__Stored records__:
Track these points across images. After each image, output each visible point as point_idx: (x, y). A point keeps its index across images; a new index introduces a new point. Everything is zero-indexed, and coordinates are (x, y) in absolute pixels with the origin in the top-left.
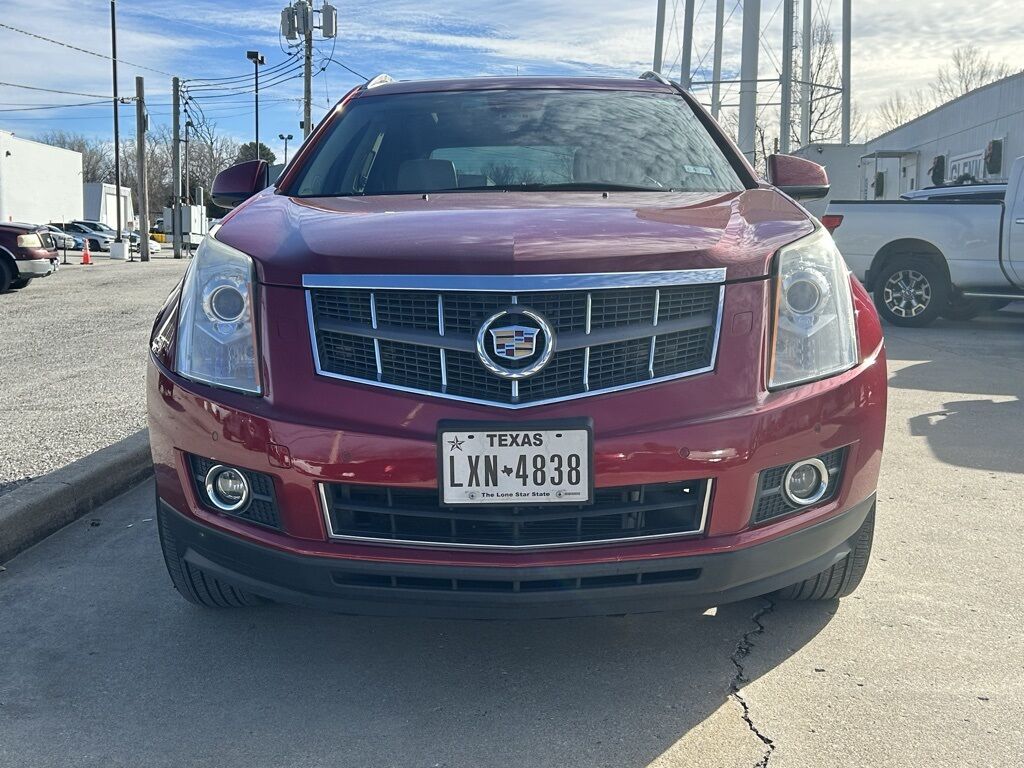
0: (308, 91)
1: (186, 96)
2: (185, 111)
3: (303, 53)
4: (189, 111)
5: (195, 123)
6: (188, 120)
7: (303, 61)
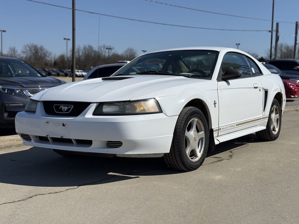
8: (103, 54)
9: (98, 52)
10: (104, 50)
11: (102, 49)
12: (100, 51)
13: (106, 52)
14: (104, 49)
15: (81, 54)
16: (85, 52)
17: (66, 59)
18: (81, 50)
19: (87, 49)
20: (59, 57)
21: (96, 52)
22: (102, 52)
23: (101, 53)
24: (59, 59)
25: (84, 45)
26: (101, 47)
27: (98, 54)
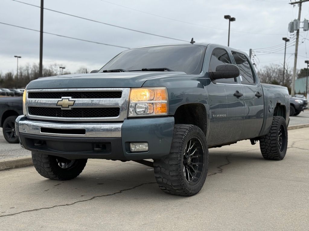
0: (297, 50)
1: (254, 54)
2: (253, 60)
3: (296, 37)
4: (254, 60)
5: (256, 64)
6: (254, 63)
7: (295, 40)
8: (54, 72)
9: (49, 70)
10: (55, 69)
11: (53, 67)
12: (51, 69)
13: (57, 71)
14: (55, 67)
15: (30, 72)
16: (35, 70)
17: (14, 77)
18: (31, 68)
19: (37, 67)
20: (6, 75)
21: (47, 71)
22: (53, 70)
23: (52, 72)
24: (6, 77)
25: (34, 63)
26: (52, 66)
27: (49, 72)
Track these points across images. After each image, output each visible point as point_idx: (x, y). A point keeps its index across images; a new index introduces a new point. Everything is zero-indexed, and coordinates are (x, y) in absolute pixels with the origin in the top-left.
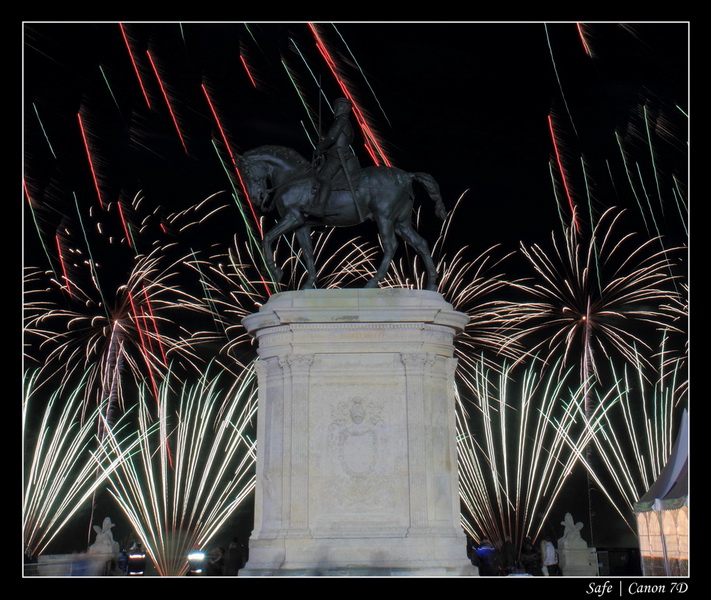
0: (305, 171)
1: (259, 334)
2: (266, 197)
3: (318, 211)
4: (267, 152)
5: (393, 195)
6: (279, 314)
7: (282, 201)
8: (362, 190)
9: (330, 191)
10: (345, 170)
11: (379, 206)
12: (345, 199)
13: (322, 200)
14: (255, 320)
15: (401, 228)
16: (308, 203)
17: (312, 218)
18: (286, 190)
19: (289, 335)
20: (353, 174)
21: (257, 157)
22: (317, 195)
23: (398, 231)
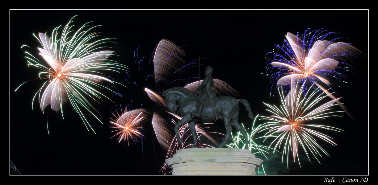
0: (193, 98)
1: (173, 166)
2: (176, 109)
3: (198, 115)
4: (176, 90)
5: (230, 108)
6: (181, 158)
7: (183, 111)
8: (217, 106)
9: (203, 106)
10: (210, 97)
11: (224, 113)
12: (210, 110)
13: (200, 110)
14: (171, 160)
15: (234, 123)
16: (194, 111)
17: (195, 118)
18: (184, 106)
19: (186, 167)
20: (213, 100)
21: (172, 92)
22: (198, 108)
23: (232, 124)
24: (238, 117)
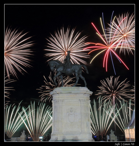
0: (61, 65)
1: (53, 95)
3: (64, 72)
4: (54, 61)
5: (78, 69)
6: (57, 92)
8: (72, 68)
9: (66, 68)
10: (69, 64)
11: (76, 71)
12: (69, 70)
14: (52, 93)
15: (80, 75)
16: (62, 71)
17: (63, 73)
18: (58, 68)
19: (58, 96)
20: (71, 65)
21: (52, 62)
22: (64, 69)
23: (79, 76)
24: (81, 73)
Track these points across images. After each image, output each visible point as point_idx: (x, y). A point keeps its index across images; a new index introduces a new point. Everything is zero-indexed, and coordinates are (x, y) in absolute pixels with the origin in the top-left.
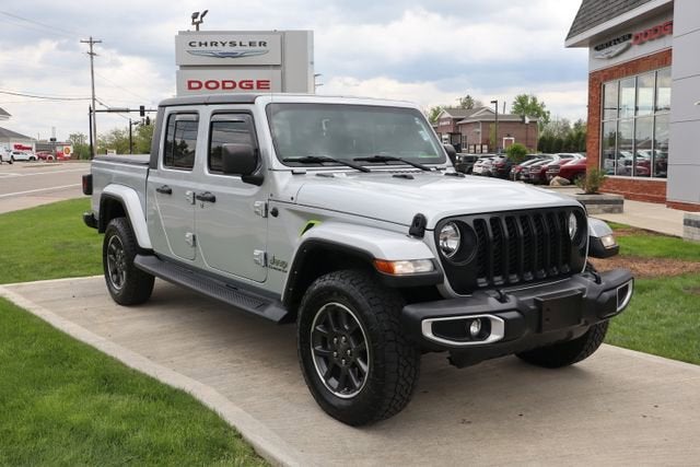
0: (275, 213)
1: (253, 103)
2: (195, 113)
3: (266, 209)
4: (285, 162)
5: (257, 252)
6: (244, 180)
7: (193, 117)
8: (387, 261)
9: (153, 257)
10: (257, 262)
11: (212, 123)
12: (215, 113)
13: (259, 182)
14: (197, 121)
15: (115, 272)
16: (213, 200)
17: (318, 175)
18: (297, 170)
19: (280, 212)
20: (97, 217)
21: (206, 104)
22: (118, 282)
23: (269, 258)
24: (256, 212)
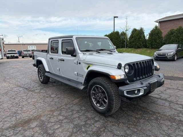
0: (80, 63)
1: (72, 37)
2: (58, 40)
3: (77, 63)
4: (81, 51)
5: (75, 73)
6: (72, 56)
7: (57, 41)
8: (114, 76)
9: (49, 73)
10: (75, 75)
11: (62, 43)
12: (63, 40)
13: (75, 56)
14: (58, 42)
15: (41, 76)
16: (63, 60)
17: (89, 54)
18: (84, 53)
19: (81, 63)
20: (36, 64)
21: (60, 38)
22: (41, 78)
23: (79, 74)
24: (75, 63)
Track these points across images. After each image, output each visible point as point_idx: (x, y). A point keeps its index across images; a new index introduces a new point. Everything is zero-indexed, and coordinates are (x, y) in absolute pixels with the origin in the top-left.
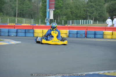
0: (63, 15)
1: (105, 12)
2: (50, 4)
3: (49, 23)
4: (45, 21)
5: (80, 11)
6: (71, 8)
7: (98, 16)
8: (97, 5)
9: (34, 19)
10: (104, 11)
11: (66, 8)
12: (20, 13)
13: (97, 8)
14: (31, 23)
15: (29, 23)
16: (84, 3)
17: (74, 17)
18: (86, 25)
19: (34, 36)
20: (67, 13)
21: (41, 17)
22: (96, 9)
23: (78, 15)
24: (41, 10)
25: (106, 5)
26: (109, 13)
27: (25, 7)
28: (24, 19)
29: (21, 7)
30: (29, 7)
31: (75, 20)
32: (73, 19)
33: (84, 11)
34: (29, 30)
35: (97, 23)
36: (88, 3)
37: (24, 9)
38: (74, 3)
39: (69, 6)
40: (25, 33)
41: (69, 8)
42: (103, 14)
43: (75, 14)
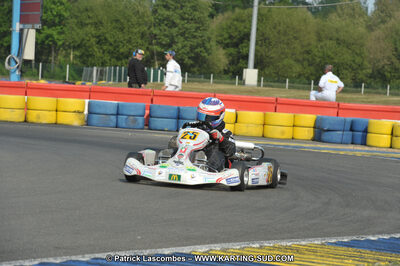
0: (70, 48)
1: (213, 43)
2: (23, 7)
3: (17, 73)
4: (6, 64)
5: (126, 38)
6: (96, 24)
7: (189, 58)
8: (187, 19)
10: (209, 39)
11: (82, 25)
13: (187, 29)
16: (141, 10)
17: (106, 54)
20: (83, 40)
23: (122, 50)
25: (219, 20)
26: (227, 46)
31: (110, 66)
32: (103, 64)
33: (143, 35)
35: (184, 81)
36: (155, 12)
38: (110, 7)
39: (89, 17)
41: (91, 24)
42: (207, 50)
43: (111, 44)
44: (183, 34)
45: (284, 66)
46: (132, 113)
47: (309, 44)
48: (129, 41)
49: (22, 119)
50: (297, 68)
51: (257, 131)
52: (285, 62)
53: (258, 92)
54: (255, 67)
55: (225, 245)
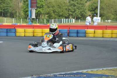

__What this task involves__: Write out all the lines above again with "top-left" swapped for "upper-left" and nothing else changed. Leave the pictures out of your answer.

__Task solution__:
Track these points across images. After each image, output each visible point as point_idx: (x, y). A point keeps its index across images; a new index introduces a new point. Everything is zero-indexed, and coordinates are (x, y) in absolute pixels with the origin in the upper-left.
0: (308, 91)
1: (186, 96)
2: (185, 111)
3: (303, 53)
4: (189, 111)
5: (195, 123)
6: (188, 120)
7: (303, 61)
8: (103, 54)
9: (98, 52)
10: (104, 50)
11: (102, 49)
12: (100, 51)
13: (106, 52)
14: (104, 49)
15: (81, 54)
16: (85, 52)
17: (66, 59)
18: (81, 50)
19: (87, 49)
20: (59, 57)
21: (96, 52)
22: (102, 52)
23: (101, 53)
24: (59, 59)
25: (84, 45)
26: (101, 47)
27: (98, 54)
0: (297, 50)
1: (254, 54)
2: (253, 60)
3: (296, 37)
4: (254, 60)
5: (256, 64)
6: (254, 63)
7: (295, 40)
8: (54, 72)
9: (49, 70)
10: (55, 69)
11: (53, 67)
12: (51, 69)
13: (57, 71)
14: (55, 67)
15: (30, 72)
16: (35, 70)
17: (14, 77)
18: (31, 68)
19: (37, 67)
20: (6, 75)
21: (47, 71)
22: (53, 70)
23: (52, 72)
24: (6, 77)
25: (34, 63)
26: (52, 66)
27: (49, 72)
Track these points across images. After each image, output each visible point as point_idx: (x, y). A point keeps its index across images; a new index introduces a new point. Everything is zero-indexed, and coordinates are (x, y) in absolute pixels with the origin in the upper-left.
0: (305, 171)
1: (259, 334)
2: (266, 197)
3: (318, 211)
4: (267, 152)
5: (393, 195)
6: (279, 314)
7: (282, 201)
8: (362, 190)
9: (330, 191)
10: (345, 170)
11: (379, 206)
12: (345, 199)
13: (322, 200)
14: (255, 320)
15: (401, 228)
16: (308, 203)
17: (312, 218)
18: (286, 190)
19: (289, 335)
20: (353, 174)
21: (257, 157)
22: (317, 195)
23: (398, 231)
0: (193, 98)
1: (173, 166)
2: (176, 109)
3: (198, 115)
4: (176, 90)
5: (230, 108)
6: (181, 158)
7: (183, 111)
8: (217, 106)
9: (203, 106)
10: (210, 97)
11: (224, 113)
12: (210, 110)
13: (200, 110)
14: (171, 160)
15: (234, 123)
16: (194, 111)
17: (195, 118)
18: (184, 106)
19: (186, 167)
20: (213, 100)
21: (172, 92)
22: (198, 108)
23: (232, 124)
24: (238, 117)
0: (61, 65)
1: (53, 95)
3: (64, 72)
4: (54, 61)
5: (78, 69)
6: (57, 92)
8: (72, 68)
9: (66, 68)
10: (69, 64)
11: (76, 71)
12: (69, 70)
14: (52, 93)
15: (80, 75)
16: (62, 71)
17: (63, 73)
18: (58, 68)
19: (58, 96)
20: (71, 65)
21: (52, 62)
22: (64, 69)
23: (79, 76)
24: (81, 73)
Track these points across images. After each image, output each visible point as point_idx: (x, y). A point keeps its index across images; a new index introduces a new point. Everything is zero-indexed, and coordinates are (x, y) in absolute pixels with the origin in the upper-left.
0: (275, 213)
1: (253, 103)
2: (195, 113)
3: (266, 209)
4: (285, 162)
5: (257, 252)
6: (244, 180)
7: (193, 117)
8: (387, 261)
9: (153, 257)
10: (257, 262)
11: (212, 123)
12: (215, 113)
13: (259, 182)
14: (197, 121)
15: (115, 272)
16: (213, 200)
17: (318, 175)
18: (297, 170)
19: (280, 212)
20: (97, 217)
21: (206, 104)
22: (118, 282)
23: (269, 258)
24: (256, 212)
0: (80, 63)
1: (72, 37)
2: (58, 40)
3: (77, 63)
4: (81, 51)
5: (75, 73)
6: (72, 56)
7: (57, 41)
8: (114, 76)
9: (49, 73)
10: (75, 75)
11: (62, 43)
12: (63, 40)
13: (75, 56)
14: (58, 42)
15: (41, 76)
16: (63, 60)
17: (89, 54)
18: (84, 53)
19: (81, 63)
20: (36, 64)
21: (60, 38)
22: (41, 78)
23: (79, 74)
24: (75, 63)
Track these points across images. After each image, output each visible point as point_idx: (x, y). A point keeps its index across images; a new index introduces a new point. Everything is zero-indexed, and coordinates are (x, y) in absolute pixels with the origin in the upper-left.
0: (63, 15)
1: (105, 12)
2: (50, 4)
3: (49, 23)
4: (45, 21)
5: (80, 11)
6: (71, 8)
7: (98, 16)
8: (97, 5)
9: (34, 19)
10: (104, 11)
11: (66, 8)
12: (20, 13)
13: (97, 8)
14: (31, 23)
15: (29, 23)
16: (84, 3)
17: (74, 17)
18: (86, 25)
19: (34, 36)
20: (67, 13)
21: (41, 17)
22: (96, 9)
23: (78, 15)
24: (41, 10)
25: (106, 5)
26: (109, 13)
27: (25, 7)
28: (24, 19)
29: (21, 7)
30: (29, 7)
31: (75, 20)
32: (73, 19)
33: (84, 11)
34: (29, 30)
35: (97, 23)
36: (88, 3)
37: (24, 9)
38: (74, 3)
39: (69, 6)
40: (25, 33)
41: (69, 8)
42: (103, 14)
43: (75, 14)
0: (70, 48)
1: (213, 43)
2: (23, 7)
3: (17, 73)
4: (6, 64)
5: (126, 38)
6: (96, 24)
7: (189, 58)
8: (187, 19)
10: (209, 39)
11: (82, 25)
13: (187, 29)
16: (141, 10)
17: (106, 54)
20: (83, 40)
23: (122, 50)
25: (219, 20)
26: (227, 46)
31: (110, 66)
32: (103, 64)
33: (143, 35)
35: (184, 81)
36: (155, 12)
38: (110, 7)
39: (89, 17)
41: (91, 24)
42: (207, 50)
43: (111, 44)
44: (183, 34)
45: (284, 66)
46: (132, 113)
47: (309, 44)
48: (129, 41)
49: (22, 119)
50: (297, 68)
51: (257, 131)
52: (285, 62)
53: (258, 92)
54: (255, 67)
55: (225, 245)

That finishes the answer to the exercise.